- [WHAT YOU WILL DO]: Count the lines below that contain the string "liver", treating case as significant, and give only the number.
-- START OF LISTED RECORDS --
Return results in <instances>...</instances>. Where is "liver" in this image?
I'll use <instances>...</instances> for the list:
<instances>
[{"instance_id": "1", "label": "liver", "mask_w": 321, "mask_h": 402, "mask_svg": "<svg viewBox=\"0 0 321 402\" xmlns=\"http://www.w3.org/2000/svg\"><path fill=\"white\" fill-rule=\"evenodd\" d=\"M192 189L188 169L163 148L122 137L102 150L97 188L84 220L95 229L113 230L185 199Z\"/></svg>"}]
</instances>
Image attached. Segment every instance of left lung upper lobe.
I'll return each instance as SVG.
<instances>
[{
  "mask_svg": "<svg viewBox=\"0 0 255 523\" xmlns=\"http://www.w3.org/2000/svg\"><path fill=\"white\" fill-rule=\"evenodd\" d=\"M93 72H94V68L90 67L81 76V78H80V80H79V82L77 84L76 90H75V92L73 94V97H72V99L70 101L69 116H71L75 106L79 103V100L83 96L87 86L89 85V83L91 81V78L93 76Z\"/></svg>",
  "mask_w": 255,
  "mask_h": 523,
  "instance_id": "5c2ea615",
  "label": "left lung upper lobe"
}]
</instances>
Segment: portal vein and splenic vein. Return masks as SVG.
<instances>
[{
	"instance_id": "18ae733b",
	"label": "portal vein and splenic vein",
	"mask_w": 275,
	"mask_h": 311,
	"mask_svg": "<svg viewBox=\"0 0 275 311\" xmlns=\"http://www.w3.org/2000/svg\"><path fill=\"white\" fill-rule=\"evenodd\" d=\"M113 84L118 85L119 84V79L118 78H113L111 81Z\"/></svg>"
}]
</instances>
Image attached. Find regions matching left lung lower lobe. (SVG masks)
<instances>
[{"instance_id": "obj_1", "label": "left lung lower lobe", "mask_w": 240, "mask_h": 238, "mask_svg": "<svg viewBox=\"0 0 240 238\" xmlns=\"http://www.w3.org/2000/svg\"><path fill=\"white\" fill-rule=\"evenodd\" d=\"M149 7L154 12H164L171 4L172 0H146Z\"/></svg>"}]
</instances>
-- END OF LISTED RECORDS --
-- START OF LISTED RECORDS --
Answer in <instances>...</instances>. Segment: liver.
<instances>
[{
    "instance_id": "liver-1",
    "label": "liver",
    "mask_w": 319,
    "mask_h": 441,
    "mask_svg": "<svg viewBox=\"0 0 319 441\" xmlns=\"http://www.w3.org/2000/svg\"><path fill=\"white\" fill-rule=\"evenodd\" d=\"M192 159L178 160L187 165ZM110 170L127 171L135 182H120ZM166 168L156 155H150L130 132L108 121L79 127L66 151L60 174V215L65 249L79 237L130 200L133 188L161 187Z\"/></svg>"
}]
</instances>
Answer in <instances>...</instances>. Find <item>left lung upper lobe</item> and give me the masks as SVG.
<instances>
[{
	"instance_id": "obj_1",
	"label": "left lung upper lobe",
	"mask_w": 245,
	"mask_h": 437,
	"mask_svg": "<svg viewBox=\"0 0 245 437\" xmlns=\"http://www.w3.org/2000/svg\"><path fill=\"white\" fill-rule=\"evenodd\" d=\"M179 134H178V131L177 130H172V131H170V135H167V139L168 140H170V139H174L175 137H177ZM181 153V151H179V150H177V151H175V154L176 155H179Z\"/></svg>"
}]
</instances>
-- END OF LISTED RECORDS --
- [THE COMPLETED TASK]: 5